5. Jon Jones vs. Jason Brilz
Besides getting the chance to see if the smothering powers of Brilz match up with Jones’ arsenal of improbably effective throws, this is the kind of matchmaking strategy that should be used when you’re lucky enough to stumble across a jaw-dropping prospect like Jones. Not to deflate Brilz’s cheering section or anything, but he’ll have trouble treading water once he steps into the deep end of the contender’s pool. It’s safe to say Jones is the brighter prospect for the UFC, and he needs some cage-time with serviceable opponents who still present a legitimate challenge.

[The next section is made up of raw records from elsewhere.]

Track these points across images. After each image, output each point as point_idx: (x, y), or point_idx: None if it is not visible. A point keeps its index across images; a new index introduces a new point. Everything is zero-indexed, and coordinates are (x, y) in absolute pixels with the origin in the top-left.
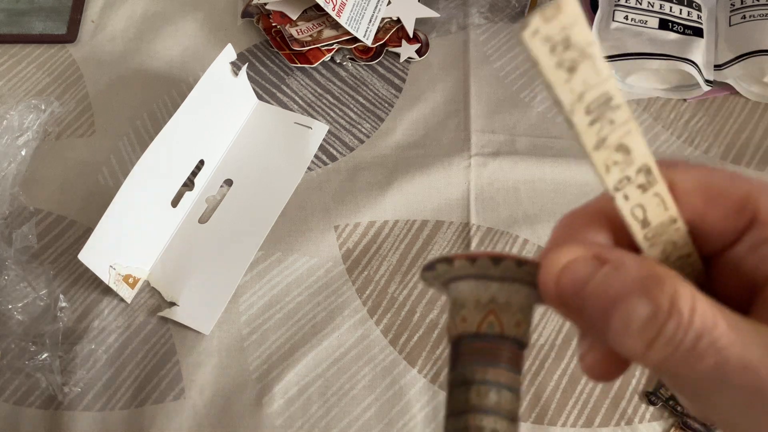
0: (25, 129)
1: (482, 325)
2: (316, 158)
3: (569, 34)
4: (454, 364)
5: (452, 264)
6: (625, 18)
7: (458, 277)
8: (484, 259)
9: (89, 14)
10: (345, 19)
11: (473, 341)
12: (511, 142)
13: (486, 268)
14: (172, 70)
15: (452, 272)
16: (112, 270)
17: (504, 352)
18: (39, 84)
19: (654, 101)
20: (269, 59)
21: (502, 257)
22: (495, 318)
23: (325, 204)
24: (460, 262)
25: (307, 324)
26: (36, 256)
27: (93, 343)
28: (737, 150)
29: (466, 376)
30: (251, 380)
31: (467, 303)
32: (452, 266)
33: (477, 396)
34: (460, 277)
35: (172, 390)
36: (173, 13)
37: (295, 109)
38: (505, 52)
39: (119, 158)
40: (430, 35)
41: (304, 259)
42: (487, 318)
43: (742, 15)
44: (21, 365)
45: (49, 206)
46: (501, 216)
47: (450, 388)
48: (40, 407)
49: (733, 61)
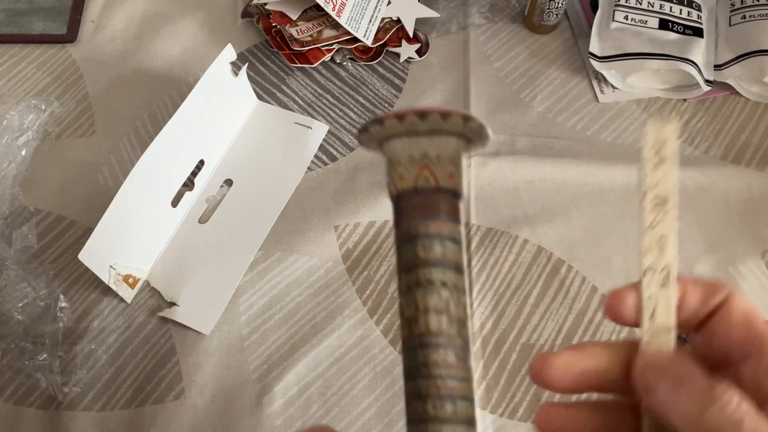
0: (25, 129)
1: (419, 180)
2: (316, 158)
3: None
4: (398, 222)
5: (384, 124)
6: (625, 18)
7: (390, 136)
8: (412, 116)
9: (89, 14)
10: (345, 19)
11: (412, 197)
12: (511, 142)
13: (414, 124)
14: (172, 70)
15: (384, 132)
16: (112, 270)
17: (442, 204)
18: (39, 84)
19: (654, 101)
20: (269, 59)
21: (427, 112)
22: (429, 172)
23: (325, 204)
24: (390, 121)
25: (307, 324)
26: (36, 256)
27: (93, 343)
28: (737, 150)
29: (411, 232)
30: (251, 380)
31: (402, 160)
32: (384, 126)
33: (423, 250)
34: (392, 136)
35: (172, 390)
36: (173, 13)
37: (295, 109)
38: (505, 52)
39: (119, 158)
40: (430, 35)
41: (304, 259)
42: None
43: (742, 15)
44: (21, 365)
45: (49, 206)
46: (501, 216)
47: (398, 246)
48: (40, 407)
49: (733, 61)
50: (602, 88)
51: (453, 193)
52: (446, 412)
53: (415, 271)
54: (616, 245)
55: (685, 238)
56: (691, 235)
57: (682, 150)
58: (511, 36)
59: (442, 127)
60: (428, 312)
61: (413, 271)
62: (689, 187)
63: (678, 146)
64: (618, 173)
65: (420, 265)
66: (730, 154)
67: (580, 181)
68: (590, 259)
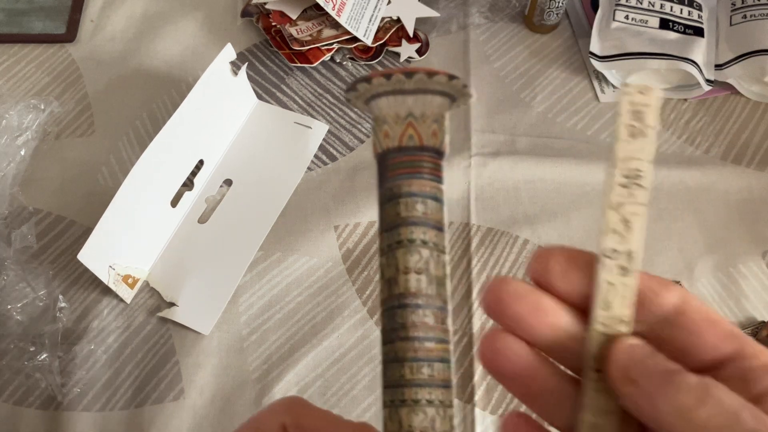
0: (25, 129)
1: (403, 138)
2: (316, 158)
3: (645, 111)
4: (381, 180)
5: (371, 82)
6: (625, 17)
7: (377, 94)
8: (398, 75)
9: (89, 14)
10: (345, 18)
11: (396, 155)
12: (512, 142)
13: (401, 82)
14: (172, 69)
15: (371, 90)
16: (112, 270)
17: (425, 163)
18: (38, 84)
19: None
20: (269, 59)
21: (414, 71)
22: (413, 130)
23: (325, 204)
24: (377, 79)
25: (307, 324)
26: (35, 257)
27: (92, 343)
28: (738, 150)
29: (394, 190)
30: (251, 380)
31: (387, 118)
32: (371, 84)
33: (405, 208)
34: (379, 94)
35: (171, 390)
36: (173, 12)
37: (295, 109)
38: (505, 51)
39: (119, 158)
40: (430, 35)
41: (304, 259)
42: (407, 131)
43: (743, 14)
44: (20, 366)
45: (48, 206)
46: (501, 216)
47: (381, 204)
48: (39, 408)
49: (733, 61)
50: (603, 88)
51: (436, 151)
52: (423, 375)
53: (397, 230)
54: None
55: (685, 238)
56: (691, 235)
57: (682, 150)
58: (511, 36)
59: (428, 85)
60: (408, 272)
61: (395, 230)
62: (690, 187)
63: (659, 116)
64: None
65: (402, 223)
66: (730, 154)
67: (580, 181)
68: None
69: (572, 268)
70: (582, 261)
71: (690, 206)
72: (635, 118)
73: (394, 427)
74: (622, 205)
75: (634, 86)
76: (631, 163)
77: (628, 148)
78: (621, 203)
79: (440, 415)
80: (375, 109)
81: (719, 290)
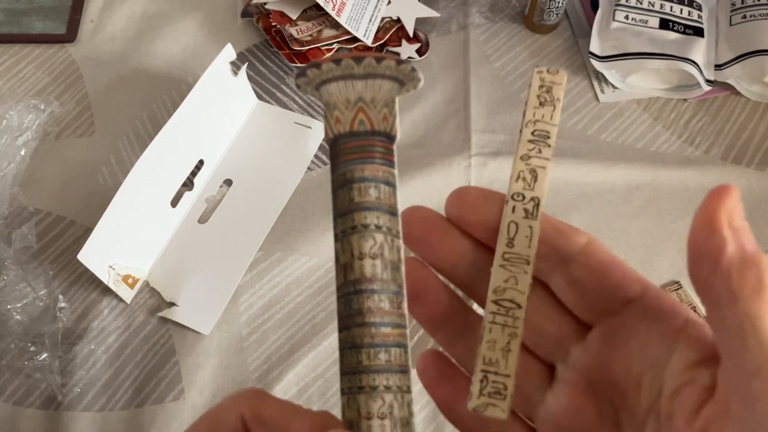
0: (25, 129)
1: (354, 123)
2: (316, 158)
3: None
4: (334, 166)
5: (321, 68)
6: (625, 17)
7: (327, 79)
8: (348, 60)
9: (89, 14)
10: (345, 18)
11: (348, 140)
12: (512, 142)
13: (350, 68)
14: (172, 69)
15: (322, 75)
16: (112, 270)
17: (377, 147)
18: (38, 84)
19: (654, 101)
20: (269, 59)
21: (363, 56)
22: (364, 115)
23: (325, 204)
24: (327, 65)
25: (307, 324)
26: (35, 257)
27: (92, 343)
28: (738, 150)
29: (346, 176)
30: (251, 381)
31: (338, 104)
32: (321, 70)
33: (359, 194)
34: (329, 80)
35: (171, 390)
36: (173, 12)
37: (295, 109)
38: (505, 51)
39: (119, 158)
40: (430, 35)
41: (304, 259)
42: (358, 116)
43: (743, 15)
44: (20, 365)
45: (48, 206)
46: None
47: (334, 191)
48: (39, 407)
49: (733, 61)
50: (602, 88)
51: (387, 136)
52: (380, 361)
53: (351, 216)
54: (615, 245)
55: (685, 239)
56: None
57: (682, 150)
58: (511, 36)
59: (377, 70)
60: (363, 257)
61: (348, 216)
62: (690, 187)
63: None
64: (618, 173)
65: (355, 209)
66: (730, 154)
67: (580, 181)
68: None
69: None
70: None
71: (690, 206)
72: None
73: (353, 414)
74: (530, 157)
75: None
76: (539, 125)
77: (537, 113)
78: (529, 156)
79: (398, 401)
80: (325, 95)
81: None
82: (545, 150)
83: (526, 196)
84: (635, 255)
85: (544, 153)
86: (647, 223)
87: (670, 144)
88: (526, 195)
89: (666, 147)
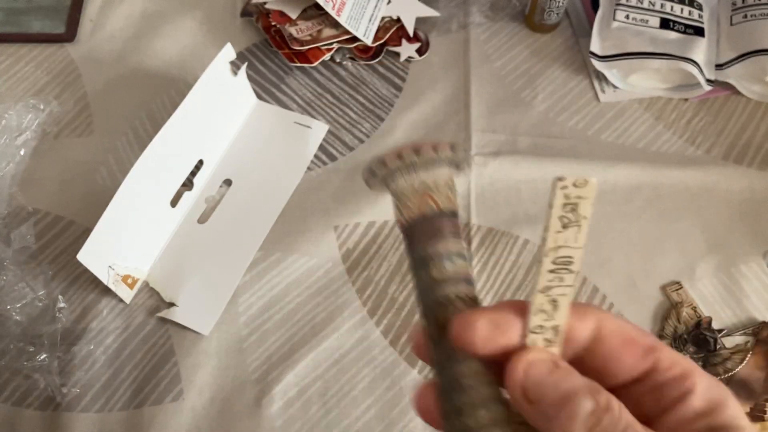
0: (24, 129)
1: (423, 208)
2: (315, 158)
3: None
4: (411, 250)
5: (387, 164)
6: (626, 17)
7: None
8: (408, 153)
9: (88, 13)
10: (345, 18)
11: (421, 224)
12: (512, 142)
13: (412, 159)
14: (171, 69)
15: (389, 171)
16: (111, 270)
17: (446, 225)
18: (37, 83)
19: (655, 101)
20: (268, 58)
21: (420, 147)
22: (431, 199)
23: (324, 204)
24: (392, 161)
25: (307, 325)
26: (34, 257)
27: (91, 343)
28: (739, 150)
29: (423, 256)
30: (250, 381)
31: (406, 192)
32: (387, 166)
33: (436, 270)
34: (395, 174)
35: (170, 391)
36: (172, 12)
37: (295, 109)
38: (505, 51)
39: (118, 158)
40: (430, 34)
41: (304, 260)
42: (425, 200)
43: (744, 14)
44: (19, 366)
45: (47, 206)
46: (502, 216)
47: (414, 272)
48: (38, 408)
49: (734, 61)
50: (603, 88)
51: (453, 213)
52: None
53: (433, 291)
54: (616, 245)
55: (686, 239)
56: (692, 235)
57: (683, 150)
58: (511, 35)
59: (435, 158)
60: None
61: (431, 292)
62: (691, 187)
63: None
64: (619, 173)
65: (435, 284)
66: (731, 153)
67: None
68: (591, 260)
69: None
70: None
71: (691, 206)
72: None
73: None
74: (550, 288)
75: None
76: (561, 251)
77: (559, 238)
78: (550, 287)
79: None
80: (394, 187)
81: (720, 290)
82: (567, 277)
83: (546, 327)
84: (636, 255)
85: (567, 280)
86: (648, 223)
87: (671, 144)
88: (545, 326)
89: (667, 147)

There is no need for fancy platitudes here. Jones could very well be groomed into a future champion, but he could also end up joining Vitor Belfort on the crash-and-burn express. The matchmakers will have a lot to do with how that whole drama plays out.
6. Ryan Bader vs. Tim Boetsch
Let’s get the obvious out of the way first: Bader has a date with Carmelo Marrero at the next Fight Night show and, barring any tampering with the laws of reality, Bader should dominate.
With that said, the focus needs to turn to how the UFC will handle Bader, who, along with Jones, is the best light heavyweight prospect on the roster. Boetsch represents the ideal solution, as his rugged wrestler-striker style is a mirror of Bader’s own, but the disparity in skill favors Bader.
Thanks to Boetsch’s high-octane, short-burst fighting strategy, he’s become a fan favorite. Bader would not only benefit from the experience of tangling with Boetsch but also further his own name at the expense of his quarry. Balancing exposure with experience is a challenge for any matchmaker, but this fight represents the perfect synthesis of the two. Also, tell me you wouldn’t want to see these two throw down.